Learning C++ Memory Model from a Distributed System's Perspective

Learning C++ Memory Model from a Distributed System's Perspective

If C++ standard were reworded using distributed system terms, it might be more readable.

Your single machine is actually a distributed system in disguise

Multiple cachelines inside your multi-core machine make a distributed system. Cacheline coherence is 100% a distributed system problem. C++ tries to provide a high level abstraction for writing software that runs on a distributed system via std::memory_order. It makes a lot of sense to expose ordering as an API, because if there's a single key word in distributed system, it would be ordering.

This abstraction makes so much sense that rust just copied it word for word, even though it's pretty convoluted. Just to give you an idea about how convoluted it is, there are many types of happens-before in C++20 standard – sequenced-before, dependency-ordered-before, inter-thread happens-before, happens-before, simply happens-before, strongly happens-before, and coherence-ordered-before. Happens-before relationship defines a partial order. So given these aforementioned happens-before relationships, there are a few types of orderings – release-consume ordering, release-acquire ordering, sequentially-consistent ordering, etc..

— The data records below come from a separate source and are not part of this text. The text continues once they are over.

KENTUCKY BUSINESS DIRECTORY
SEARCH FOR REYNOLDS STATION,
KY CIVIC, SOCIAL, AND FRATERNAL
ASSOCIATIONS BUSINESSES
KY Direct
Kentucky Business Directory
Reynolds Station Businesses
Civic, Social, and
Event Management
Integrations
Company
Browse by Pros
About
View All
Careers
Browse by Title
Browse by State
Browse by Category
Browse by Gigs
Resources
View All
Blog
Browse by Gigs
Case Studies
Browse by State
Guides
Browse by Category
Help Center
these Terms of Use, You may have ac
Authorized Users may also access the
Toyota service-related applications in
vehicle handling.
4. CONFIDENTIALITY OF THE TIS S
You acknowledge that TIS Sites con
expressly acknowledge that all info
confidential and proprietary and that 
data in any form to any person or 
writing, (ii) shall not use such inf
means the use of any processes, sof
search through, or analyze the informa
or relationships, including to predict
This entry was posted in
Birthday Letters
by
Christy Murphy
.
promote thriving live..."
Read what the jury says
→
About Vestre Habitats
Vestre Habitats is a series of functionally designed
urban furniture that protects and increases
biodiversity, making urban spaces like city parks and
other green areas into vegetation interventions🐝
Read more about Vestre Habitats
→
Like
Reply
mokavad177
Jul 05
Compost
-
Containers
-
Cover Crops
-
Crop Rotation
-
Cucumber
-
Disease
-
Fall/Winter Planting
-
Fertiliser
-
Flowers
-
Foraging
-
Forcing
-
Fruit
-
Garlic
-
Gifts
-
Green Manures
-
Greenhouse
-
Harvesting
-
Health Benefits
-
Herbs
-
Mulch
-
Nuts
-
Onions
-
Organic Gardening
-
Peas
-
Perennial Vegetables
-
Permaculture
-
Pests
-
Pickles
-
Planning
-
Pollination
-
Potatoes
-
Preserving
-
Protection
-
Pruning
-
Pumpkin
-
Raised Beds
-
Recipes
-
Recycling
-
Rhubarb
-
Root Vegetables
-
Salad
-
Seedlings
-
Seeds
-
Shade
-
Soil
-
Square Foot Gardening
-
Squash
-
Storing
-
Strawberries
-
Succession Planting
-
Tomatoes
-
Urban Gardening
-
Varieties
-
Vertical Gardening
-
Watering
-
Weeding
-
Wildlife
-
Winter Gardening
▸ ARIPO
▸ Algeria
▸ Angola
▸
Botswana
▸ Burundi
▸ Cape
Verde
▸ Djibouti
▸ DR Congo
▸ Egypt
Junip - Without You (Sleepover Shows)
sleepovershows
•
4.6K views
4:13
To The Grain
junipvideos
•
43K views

In this post, we will try to make sense of C++'s memory model by looking at it as a distributed database.

std::memory_order

There're

  • memory_order_relaxed
  • memory_order_consume
  • memory_order_acquire
  • memory_order_release
  • memory_order_acq_rel
  • memory_order_seq_cst

Notice that these settings mostly are not describing the requirements on the atomic operation you are performing. They are mostly for non-atomic memory accesses around the atomic operation (except memory_order_seq_cst). All accesses (reads and writes) on a single std::atomic are consistent with the modification order; notice not the evaluation order.

I am going to assume memory_order_consume and consume operation do not exist in the standard (they are discouraged by the standard anyway). That would make things a little bit more manageable.

Happens-before

The happens-before relationship defined in the standard is actually quite simple (if you compile the formal definitions into common sense). It's a partial order that's consistent with

  • evaluation order (e.g. A is evaluated before, a.k.a sequenced-before, B) – a static relationship
  • dependency order (e.g. A synchronizes-with B) – a runtime relationship

synchronizes-with

memory_order_relaxed is not a synchronization operation. E.g. in the following example,

// Thread 1:
r1 = y.load(std::memory_order_relaxed); // A
x.store(r1, std::memory_order_relaxed); // B
// Thread 2:
r2 = x.load(std::memory_order_relaxed); // C 
y.store(42, std::memory_order_relaxed); // D

, it is allowed to produce r1 == r2 == 42. A is sequenced-before B; C is sequenced-before D accordingly to the evaluation order – a static relationship. During program execution, D can precede A and B can precede C in modification order – a runtime relationship. This can happen because there's no synchronization for memory_order_relaxed. To put it another way, synchronizes-with brings two partial orderings, static order (evaluation order) and runtime order, together.

A thread can write to an atomic with relaxed semantic, another thread trying to read it can see either the state before the write or after the write. This is basically eventual-consistency in an asynchronously replicated distributed system. The write from thread A needs to propagate in a sense to the other cachelines.  

All other operations establish synchronizes-with relationships. One of the most useful one is the release-acquire ordering.

If an atomic store in thread A is tagged memory_order_release and an atomic load in thread B from the same variable is tagged memory_order_acquire, all memory writes (non-atomic and relaxed atomic) that happened-before the atomic store from the point of view of thread A, become visible side-effects in thread B. That is, once the atomic load is completed, thread B is guaranteed to see everything thread A wrote to memory.

Think of it as a mutex.

Now if you always write to an atomic using release operation, and read from it using acquire operation, you will always see the latest value. From a distributed k/v store's perspective, you are getting the same effect as always doing critical read (or reading from the primary) – while the actual implementation can differ.

memory_order_seq_cst

This is the strongest and also the default memory order. It orders memory the same way as release/acquire. Besides, if you apply memory_order_seq_cst to multiple std::atomics, there exists a total ordering that's consistent with the modification order of all the atomics involved. Basically, you get linearizability across all these atomics, if you stick with memory_order_seq_cst. Within this subset of atomics, you have global linearizability – think of all writes and reads are going to a single MySQL primary instance, unlike acquire/release that reads and writes just need to go to the primary DB that owns its key.